Zep’s syntax highlighting system is designed to be extensible, supporting multiple languages through a pluggable architecture. Syntax highlighting runs asynchronously to avoid blocking the editor during updates.
ZepSyntax Base Class
From include/zep/syntax.h:51-77:
class ZepSyntax : public ZepComponent
{
public:
ZepSyntax ( ZepBuffer & buffer ,
const std :: unordered_set < std :: string > & keywords = {},
const std :: unordered_set < std :: string > & identifiers = {},
uint32_t flags = 0 );
virtual ~ZepSyntax ();
virtual SyntaxResult GetSyntaxAt ( const GlyphIterator & index ) const ;
virtual void UpdateSyntax ();
virtual void Interrupt ();
virtual void Wait () const ;
virtual long GetProcessedChar () const
{
return m_processedChar;
}
virtual void Notify ( std :: shared_ptr < ZepMessage > payload ) override ;
const NVec4f & ToBackgroundColor ( const SyntaxResult & res ) const ;
const NVec4f & ToForegroundColor ( const SyntaxResult & res ) const ;
Syntax highlighting operates on the buffer asynchronously.
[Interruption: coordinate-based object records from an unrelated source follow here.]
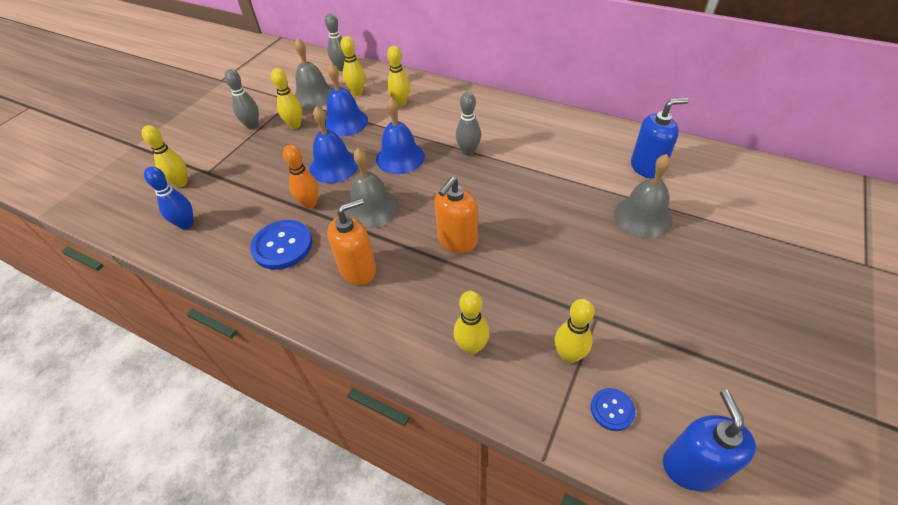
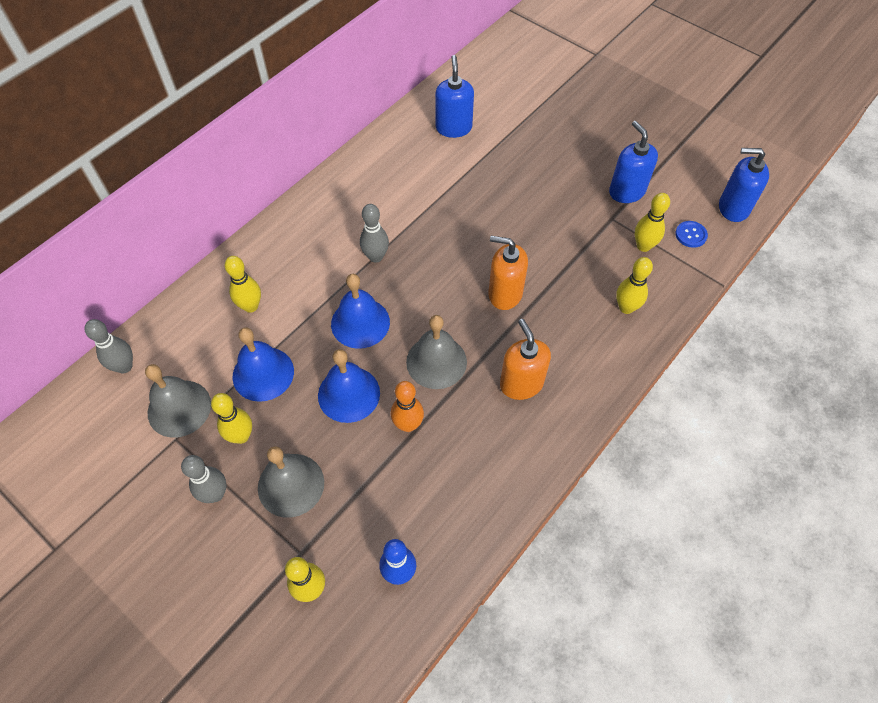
camera: 80 degrees left, 10 degrees up
blue button [250,220,312,270] -> none
yellow bowling pin [340,36,365,96] -> none
orange soap dispenser [434,177,478,253] -> orange soap dispenser turned 150 degrees clockwise [489,236,528,310]
grey bell [614,154,673,238] -> grey bell moved to [258,446,324,518]
none -> blue soap dispenser [609,121,658,203]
The m_processedChar atomic tracks how much of the buffer has been analyzed.
Syntax Result
Syntax information is returned as a SyntaxResult:
From include/zep/syntax.h:37-48:
struct SyntaxData
{
ThemeColor foreground = ThemeColor ::Normal;
ThemeColor background = ThemeColor ::None;
bool underline = false ;
};
struct SyntaxResult : SyntaxData
{
NVec4f customBackgroundColor;
NVec4f customForegroundColor;
};
Theme Colors
Syntax uses theme colors that adapt to the active theme:
enum class ThemeColor
{
Normal , // Default text
Keyword , // Language keywords (if, while, class)
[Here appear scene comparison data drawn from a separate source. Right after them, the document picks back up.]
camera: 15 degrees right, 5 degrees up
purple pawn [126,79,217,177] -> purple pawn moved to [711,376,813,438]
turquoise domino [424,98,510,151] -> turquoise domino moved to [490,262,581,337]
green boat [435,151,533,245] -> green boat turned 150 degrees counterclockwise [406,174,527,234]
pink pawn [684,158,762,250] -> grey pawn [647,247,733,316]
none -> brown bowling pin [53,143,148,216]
Identifier , // Known identifiers
Number , // Numeric literals
String , // String literals
Comment , // Comments
Whitespace , // Spaces and tabs
Parenthesis , // Brackets and braces
Background , // Editor background
// ... many more
};
Using theme colors instead of hardcoded RGB values ensures your syntax highlighting adapts when users switch between light and dark themes.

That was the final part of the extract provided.